Pursuant to Leenay, “Section 1281.4 does not authorize the court to stay an action on the basis of an arbitration to which the plaintiff is not a party.” (Leenay, supra, 81 Cal.App.5th at 562.) Accordingly, the Court shall not maintain a stay of Plaintiff’ Chen’s action pursuant to Code of Civil Procedure section 1281.4.

 

Defendant Has Not Demonstrated the Court Should Maintain the Stay under its Inherent Authority

 

Alternatively, Defendant contends the Court should maintain the stay as an exercise of its inherent authority. (Opp. at 16:9-18:2; Freiberg, supra, 33 Cal.App.4th at 1489 (“Trial courts generally have the inherent power to stay proceedings in the interests of justice and to promote judicial efficiency.”).) The Court has the authority to stay an action where Section 1281.4 does not apply. (See e.g.
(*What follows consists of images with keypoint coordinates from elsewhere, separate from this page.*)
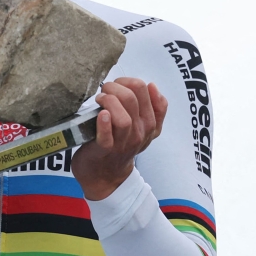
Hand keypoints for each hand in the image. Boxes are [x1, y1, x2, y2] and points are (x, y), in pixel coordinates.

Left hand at [71, 78, 168, 200]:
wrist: (107, 175)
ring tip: (100, 99)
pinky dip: (104, 124)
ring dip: (109, 101)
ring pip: (123, 118)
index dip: (127, 81)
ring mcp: (123, 142)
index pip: (145, 90)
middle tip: (105, 90)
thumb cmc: (122, 145)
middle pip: (132, 98)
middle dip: (115, 87)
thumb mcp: (145, 128)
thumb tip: (153, 86)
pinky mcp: (105, 150)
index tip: (117, 85)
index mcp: (150, 123)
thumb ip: (156, 109)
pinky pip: (107, 137)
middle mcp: (140, 132)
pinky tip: (101, 115)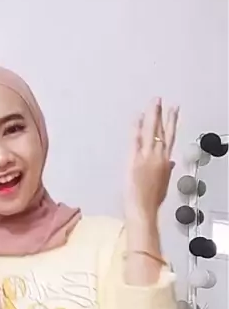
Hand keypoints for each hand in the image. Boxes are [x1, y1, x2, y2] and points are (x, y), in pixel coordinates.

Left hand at [125, 98, 178, 223]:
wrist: (143, 208)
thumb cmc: (152, 200)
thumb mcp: (164, 183)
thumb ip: (167, 170)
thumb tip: (171, 163)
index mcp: (166, 162)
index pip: (170, 136)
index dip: (172, 122)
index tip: (173, 110)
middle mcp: (158, 157)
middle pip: (161, 130)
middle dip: (161, 113)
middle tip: (158, 100)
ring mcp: (146, 157)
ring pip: (151, 131)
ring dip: (151, 115)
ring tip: (152, 103)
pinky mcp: (134, 160)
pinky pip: (136, 140)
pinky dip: (136, 128)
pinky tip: (137, 117)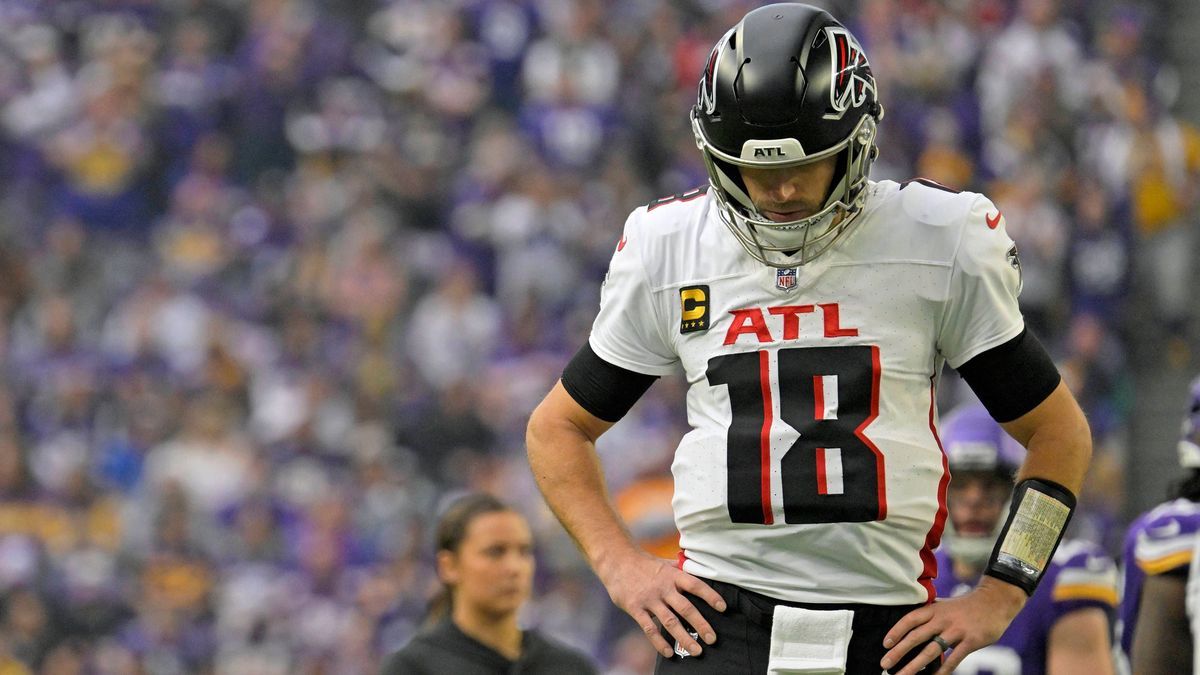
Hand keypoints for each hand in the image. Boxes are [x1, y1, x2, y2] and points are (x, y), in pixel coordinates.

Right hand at [596, 550, 726, 658]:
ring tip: (696, 651)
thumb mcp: (664, 563)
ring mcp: (649, 599)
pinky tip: (669, 652)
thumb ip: (680, 569)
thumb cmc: (643, 563)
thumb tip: (700, 569)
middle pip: (686, 608)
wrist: (616, 561)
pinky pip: (649, 628)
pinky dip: (659, 642)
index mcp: (672, 575)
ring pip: (670, 621)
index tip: (723, 608)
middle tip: (713, 639)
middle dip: (701, 624)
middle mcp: (663, 588)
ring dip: (684, 637)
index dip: (710, 596)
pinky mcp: (636, 608)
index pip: (695, 585)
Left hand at [880, 577, 1025, 674]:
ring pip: (931, 650)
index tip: (885, 644)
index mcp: (934, 609)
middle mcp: (942, 619)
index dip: (896, 631)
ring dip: (915, 665)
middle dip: (899, 652)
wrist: (995, 601)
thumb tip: (912, 628)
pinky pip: (954, 659)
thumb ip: (930, 616)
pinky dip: (942, 670)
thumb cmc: (966, 606)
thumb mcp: (945, 605)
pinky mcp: (971, 641)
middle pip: (916, 637)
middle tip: (885, 664)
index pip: (910, 620)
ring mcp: (956, 631)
OTO, L.L.C. v. Kho (2019) 8 Cal.5th 111, 141.)

 

Defendant notes the court previously found similar issues between the arbitration and the instant action and “staying the case until the conclusion of the arbitration would preserve judicial resources by allowing the Court to accord res judicata to the factual findings of the arbitration proceeding.” (Opp. at 17:9-11.) However, Defendant does not cite any authority supporting its contention that res judicata could apply where, as here, Plaintiff is not a party to the arbitration. (Fenton v. City of Delano (1984) 162 Cal.App.3d 400, 410 (“A point totally unsupported by argument and authority may be rejected by the reviewing court without discussion.”).) Defendant also fails to provide any evidence or authority supporting its claim that vacating the stay in this action would have any affect on the arbitrator’s jurisdiction. As noted by Plaintiff in reply, the arbitrator does not have jurisdiction over Plaintiff’s claims in this action. Defendant has not demonstrated a further stay of this matter is in the interests of justice or judicial efficiency. The Court declines to exercise its inherent authority to maintain the stay of this action, which has prevented Plaintiff from pursuing his claims for several years.